Work request. Your task is to transcribe all of the data below exactly, omitting the images.

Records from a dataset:
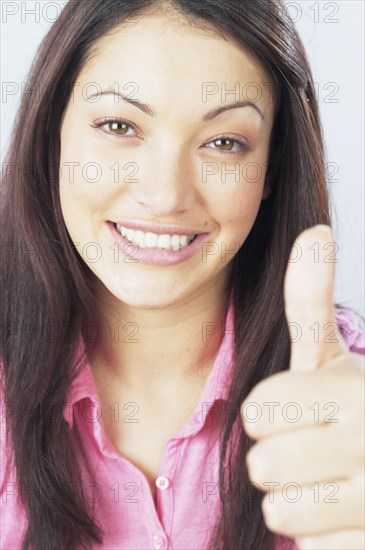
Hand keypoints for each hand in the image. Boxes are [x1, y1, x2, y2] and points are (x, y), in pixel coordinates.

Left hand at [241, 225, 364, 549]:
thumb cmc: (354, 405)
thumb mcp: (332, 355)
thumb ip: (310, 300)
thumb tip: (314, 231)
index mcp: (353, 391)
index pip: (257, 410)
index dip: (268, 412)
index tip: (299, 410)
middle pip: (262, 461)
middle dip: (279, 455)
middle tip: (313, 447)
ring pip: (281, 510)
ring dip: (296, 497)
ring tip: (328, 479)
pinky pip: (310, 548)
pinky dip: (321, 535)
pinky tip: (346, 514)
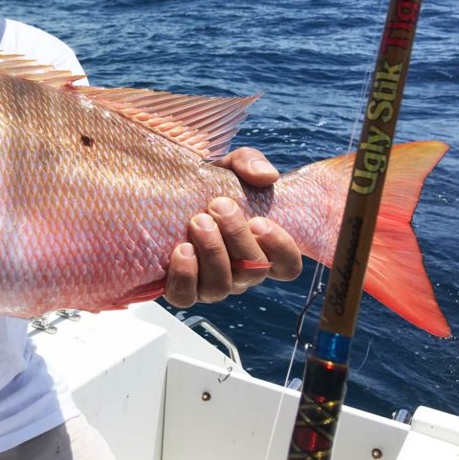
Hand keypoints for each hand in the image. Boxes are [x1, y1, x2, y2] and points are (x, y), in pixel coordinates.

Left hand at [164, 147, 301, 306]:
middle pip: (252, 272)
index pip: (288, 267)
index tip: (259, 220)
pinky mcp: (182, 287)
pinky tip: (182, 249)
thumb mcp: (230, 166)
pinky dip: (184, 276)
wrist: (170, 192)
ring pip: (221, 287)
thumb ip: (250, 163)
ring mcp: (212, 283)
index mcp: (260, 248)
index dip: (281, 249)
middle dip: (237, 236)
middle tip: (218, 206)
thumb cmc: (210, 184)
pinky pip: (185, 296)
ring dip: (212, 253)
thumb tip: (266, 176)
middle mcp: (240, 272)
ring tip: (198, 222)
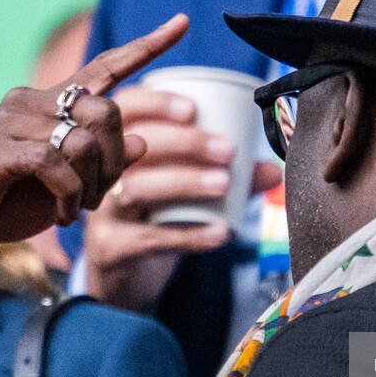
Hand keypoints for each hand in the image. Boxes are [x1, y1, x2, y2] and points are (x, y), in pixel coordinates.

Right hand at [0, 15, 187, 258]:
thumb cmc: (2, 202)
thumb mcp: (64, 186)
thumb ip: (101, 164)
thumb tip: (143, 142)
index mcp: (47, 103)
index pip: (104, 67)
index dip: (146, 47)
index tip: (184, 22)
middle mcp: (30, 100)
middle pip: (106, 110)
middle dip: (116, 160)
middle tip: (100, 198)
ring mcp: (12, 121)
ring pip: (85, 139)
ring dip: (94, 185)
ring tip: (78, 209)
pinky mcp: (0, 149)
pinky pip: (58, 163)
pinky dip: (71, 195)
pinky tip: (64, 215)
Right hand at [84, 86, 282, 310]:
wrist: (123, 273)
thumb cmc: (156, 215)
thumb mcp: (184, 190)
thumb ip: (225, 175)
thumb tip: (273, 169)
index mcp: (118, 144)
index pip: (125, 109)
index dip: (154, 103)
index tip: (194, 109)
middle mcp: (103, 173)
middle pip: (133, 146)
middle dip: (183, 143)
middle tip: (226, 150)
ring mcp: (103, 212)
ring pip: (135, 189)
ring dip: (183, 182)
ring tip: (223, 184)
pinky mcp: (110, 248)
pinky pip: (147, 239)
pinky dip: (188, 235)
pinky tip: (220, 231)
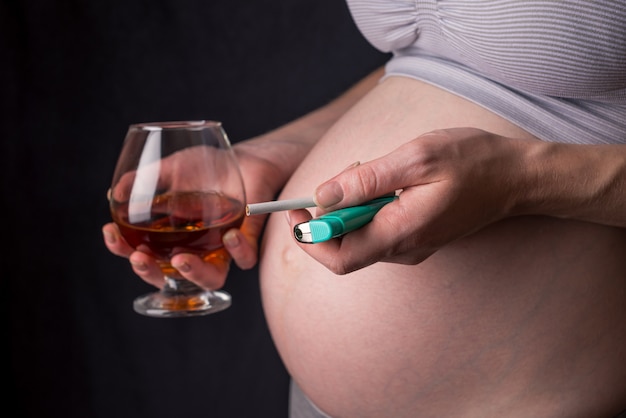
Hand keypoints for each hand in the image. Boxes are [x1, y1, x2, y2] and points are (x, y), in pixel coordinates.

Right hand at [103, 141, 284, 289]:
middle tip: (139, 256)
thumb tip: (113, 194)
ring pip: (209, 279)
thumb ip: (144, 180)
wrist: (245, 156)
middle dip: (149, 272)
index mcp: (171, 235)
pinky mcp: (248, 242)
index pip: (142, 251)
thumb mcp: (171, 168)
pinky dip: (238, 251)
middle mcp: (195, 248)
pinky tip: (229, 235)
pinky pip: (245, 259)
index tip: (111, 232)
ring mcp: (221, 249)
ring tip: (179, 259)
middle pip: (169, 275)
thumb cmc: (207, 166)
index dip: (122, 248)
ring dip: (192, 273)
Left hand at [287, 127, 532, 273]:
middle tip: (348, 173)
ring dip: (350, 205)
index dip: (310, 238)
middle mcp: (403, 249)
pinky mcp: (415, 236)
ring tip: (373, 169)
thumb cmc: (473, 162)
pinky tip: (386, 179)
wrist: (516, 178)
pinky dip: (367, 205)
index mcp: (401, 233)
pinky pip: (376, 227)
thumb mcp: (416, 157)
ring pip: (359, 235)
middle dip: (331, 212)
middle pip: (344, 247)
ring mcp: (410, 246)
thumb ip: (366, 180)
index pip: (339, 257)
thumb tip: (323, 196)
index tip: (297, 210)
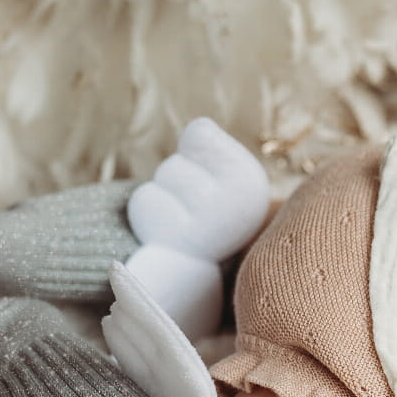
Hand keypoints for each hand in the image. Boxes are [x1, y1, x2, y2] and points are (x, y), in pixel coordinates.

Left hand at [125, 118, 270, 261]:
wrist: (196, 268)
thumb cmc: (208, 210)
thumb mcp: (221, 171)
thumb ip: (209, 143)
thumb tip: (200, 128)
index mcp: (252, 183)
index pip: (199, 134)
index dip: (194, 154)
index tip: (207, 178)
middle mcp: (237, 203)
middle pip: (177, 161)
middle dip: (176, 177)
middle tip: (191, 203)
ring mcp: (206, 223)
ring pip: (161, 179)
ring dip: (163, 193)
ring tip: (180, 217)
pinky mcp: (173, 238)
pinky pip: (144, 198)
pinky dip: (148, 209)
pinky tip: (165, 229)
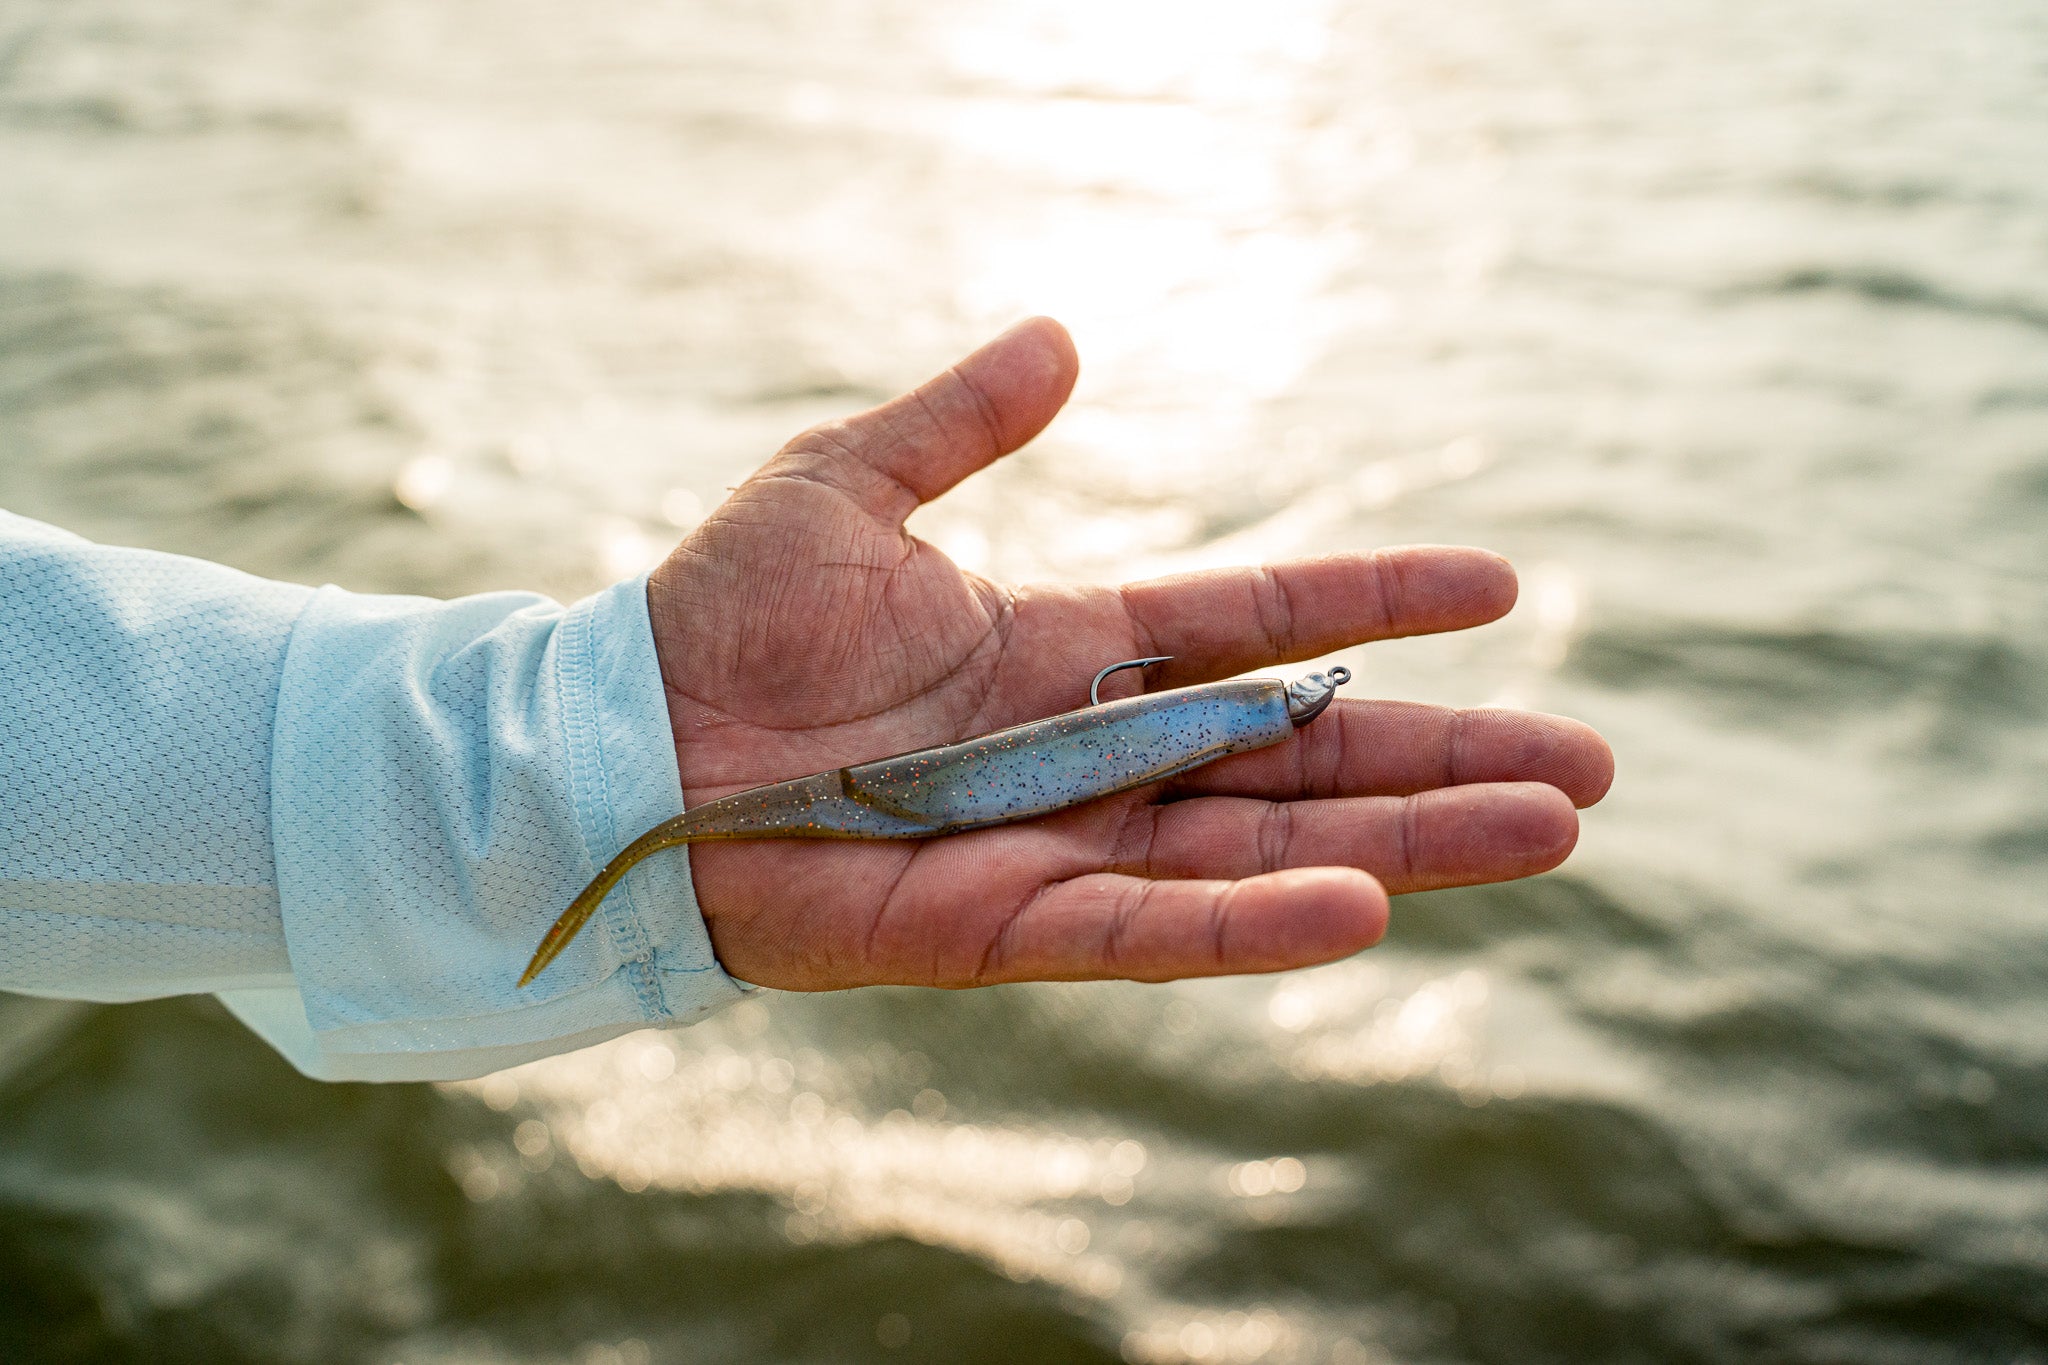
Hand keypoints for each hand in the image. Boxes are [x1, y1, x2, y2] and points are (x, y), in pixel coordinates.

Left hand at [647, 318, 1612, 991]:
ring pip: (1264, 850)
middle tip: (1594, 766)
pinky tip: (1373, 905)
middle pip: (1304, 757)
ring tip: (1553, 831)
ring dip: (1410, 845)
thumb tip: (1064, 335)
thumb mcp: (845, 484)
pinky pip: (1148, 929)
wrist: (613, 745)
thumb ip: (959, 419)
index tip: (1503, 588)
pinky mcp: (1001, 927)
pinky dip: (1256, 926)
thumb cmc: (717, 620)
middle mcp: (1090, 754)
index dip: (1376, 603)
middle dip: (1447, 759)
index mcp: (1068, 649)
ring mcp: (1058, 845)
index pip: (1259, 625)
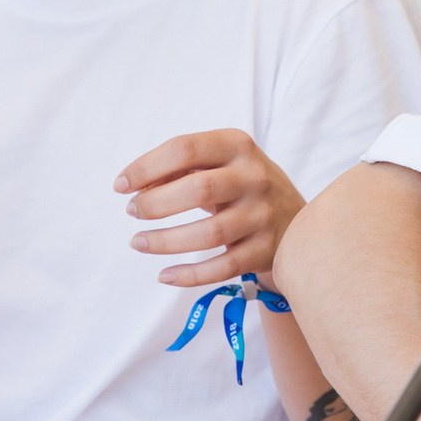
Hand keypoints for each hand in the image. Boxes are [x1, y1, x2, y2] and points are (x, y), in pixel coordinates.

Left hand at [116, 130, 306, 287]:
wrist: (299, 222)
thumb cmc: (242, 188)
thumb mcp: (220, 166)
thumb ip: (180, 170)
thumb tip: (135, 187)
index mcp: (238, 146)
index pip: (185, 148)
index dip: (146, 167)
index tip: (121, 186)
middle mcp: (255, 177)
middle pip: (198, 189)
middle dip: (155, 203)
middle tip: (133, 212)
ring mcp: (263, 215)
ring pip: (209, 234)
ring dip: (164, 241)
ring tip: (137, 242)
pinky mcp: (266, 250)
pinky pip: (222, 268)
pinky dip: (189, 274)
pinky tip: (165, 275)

Exercise result.
Hand keypoints for each hand in the image. Boxes are [x1, y1, x2, y2] and points are (x, y), in pixel coordinates.

Left hand at [241, 225, 364, 549]:
thumb cmc: (354, 405)
thumb mcp: (332, 355)
thumb ip: (310, 300)
thumb tip: (314, 231)
index mcp: (353, 391)
index pip: (257, 410)
index dip: (268, 412)
index tip: (299, 410)
middle pip: (262, 461)
middle dip: (279, 455)
middle tip: (313, 447)
ring pip: (281, 510)
ring dip: (296, 497)
ring tip: (328, 479)
pinky pip: (310, 548)
pinky dip: (321, 535)
pinky tip: (346, 514)
Hand keypoints for each hand in the image. Boxes are [x1, y1, x2, y2] and points are (x, y), in pixel coordinates.

Left hand at [164, 147, 301, 306]:
middle pip: (252, 272)
index pip: (288, 267)
index tip: (259, 220)
pinky mcp: (182, 287)
pinky tip: (182, 249)
thumb mcp: (230, 166)
pinky dip: (184, 276)
wrist: (170, 192)
ring pip: (221, 287)
thumb ip: (250, 163)
ring mcp: (212, 283)
index mcp: (260, 248)
index dip: (281, 249)
middle dip: (237, 236)
middle tip: (218, 206)
thumb cmc: (210, 184)
pinky pip: (185, 296)
ring dip: (212, 253)
thumb tip: (266, 176)
middle mcp: (240, 272)
ring tip: (198, 222)
Hand keypoints for each hand in the image. Boxes are [x1, y1, x2, y2] and points are (x, y), in pixel coordinates.

Right hand at [0, 15, 187, 258]:
thumb cmc: (2, 202)
thumb mcp: (64, 186)
thumb ip: (101, 164)
thumb tip: (143, 142)
index mcp: (47, 103)
index pip: (104, 67)
index dip: (146, 47)
index tip: (184, 22)
middle mcp: (30, 100)
middle pip: (106, 110)
middle dip: (116, 160)
middle tip: (100, 198)
ring mcp: (12, 121)
ring pip: (85, 139)
ring dip: (94, 185)
ring tip: (78, 209)
pinky mcp: (0, 149)
pinky pip: (58, 163)
pinky dip: (71, 195)
pinky tip: (64, 215)
Right hand at [84, 86, 282, 310]:
wrist: (123, 273)
thumb cmc: (156, 215)
thumb mcp: (184, 190)
thumb ip: (225, 175)
thumb tip: (273, 169)
index mcp: (118, 144)
index pip: (125, 109)
index dip: (154, 103)
index tip: (194, 109)
middle mcp: (103, 173)
middle pip: (133, 146)
middle dip: (183, 143)
middle tip: (226, 150)
ring mcp: (103, 212)
ring pip: (135, 189)
ring dip: (183, 182)
ring tip: (223, 184)
pinky mcp: (110, 248)
pinky pip: (147, 239)
pinky dip: (188, 235)
pinky tip: (220, 231)
Hand keypoints for each hand in the image. Boxes are [x1, y1, x2, y2] and points are (x, y), in pixel coordinates.

Right hand at [103, 141, 284, 289]:
middle tip: (139, 256)
thumb tip: (113, 194)
ring pip: (209, 279)
thumb ip: (144, 180)
wrist: (245, 156)
middle dip: (149, 272)
index mcp: (171, 235)
pinky mcp: (248, 242)
index pip: (142, 251)
thumb mcp: (171, 168)
pinky dip: (238, 251)
middle mcp: (195, 248)
pinky tip: (229, 235)
pinky pip: (245, 259)
index tip: (111, 232)
ring mcp: (221, 249)
ring tip: (179, 259)
middle pip: (169, 275)
thumb cmc: (207, 166)
index dip: (122, 248)
ring dip: (192, 273)
Left hand at [287, 127, 532, 273]:
middle tip: (348, 173)
ring dip: (350, 205)
index dip: (310, 238)
middle mcp: (403, 249)
pinky mcp: (415, 236)
ring tip: (373, 169)
thumb cmc: (473, 162)
pinky tip: (386, 179)
wrist: (516, 178)
pinky dip: (367, 205)
index mcp: (401, 233)
pinky pip: (376, 227)
thumb mcp: (416, 157)
ring pip: (359, 235)
middle dip: (331, 212)
middle pip: (344, 247)
ring mcp: (410, 246)
thumb ip: (366, 180)
index pip: (339, 257)
thumb tip: (323, 196)
index tip: (297, 210)
Hand keypoints for each hand in the image. Boxes are [x1, y1, x2, y2] and points are (x, y), in pixel coordinates.

Left hand at [125, 118, 270, 261]:
wrist: (196, 268)
thumb cmc: (208, 210)
thumb mcp: (221, 171)
thumb ip: (209, 143)
thumb tip: (200, 128)
index mcp: (252, 183)
index pip: (199, 134)
index dip: (194, 154)
index tip: (207, 178)
middle mcp: (237, 203)
middle pip: (177, 161)
middle dip: (176, 177)
middle tip: (191, 203)
ring mcp: (206, 223)
ring pip: (161, 179)
ring dip: (163, 193)
ring tip: (180, 217)
pinky mcp: (173, 238)
pinky pip: (144, 198)
pinky dip: (148, 209)
pinky tip: (165, 229)
Hand keypoints for each hand in the image. Boxes are [x1, y1, x2, y2] and points are (x, y), in pixel coordinates.

Left hand at [647, 318, 1612, 991]:
ring pip: (1264, 850)
middle tip: (1594, 766)
pinky tip: (1373, 905)
middle pip: (1304, 757)
ring tip: (1553, 831)
ring dip: (1410, 845)
thumb tip: (1064, 335)
thumb mcp: (845, 484)
pinky pip: (1148, 929)
wrist: (613, 745)
thumb ip: (959, 419)
index tip: (1503, 588)
pinky mcp: (1001, 927)
pinky dip: (1256, 926)
thumb cmc: (717, 620)
middle mcp: (1090, 754)
index dip: (1376, 603)
middle dip: (1447, 759)
index mcp: (1068, 649)
ring mcp: (1058, 845)
index pip: (1259, 625)
Hand keypoints for each hand in the image. Boxes are [x1, y1, x2, y2] and points are (x, y), in pixel coordinates.

Left hand at [116, 130, 306, 287]:
wrist: (299, 222)
thumb cmc: (242, 188)
thumb mcp: (220, 166)
thumb ip: (180, 170)
thumb tip: (135, 187)
index mcp: (238, 146)
index pip: (185, 148)
index dip: (146, 167)
index tip: (121, 186)
middle mcp: (255, 177)
middle pip: (198, 189)
middle dip: (155, 203)
middle tip: (133, 212)
ring mcp: (263, 215)
ring pip: (209, 234)
ring dip: (164, 241)
ring tip: (137, 242)
pinky mcp: (266, 250)
pinky pip: (222, 268)
pinky dip: (189, 274)
pinky tip: (165, 275)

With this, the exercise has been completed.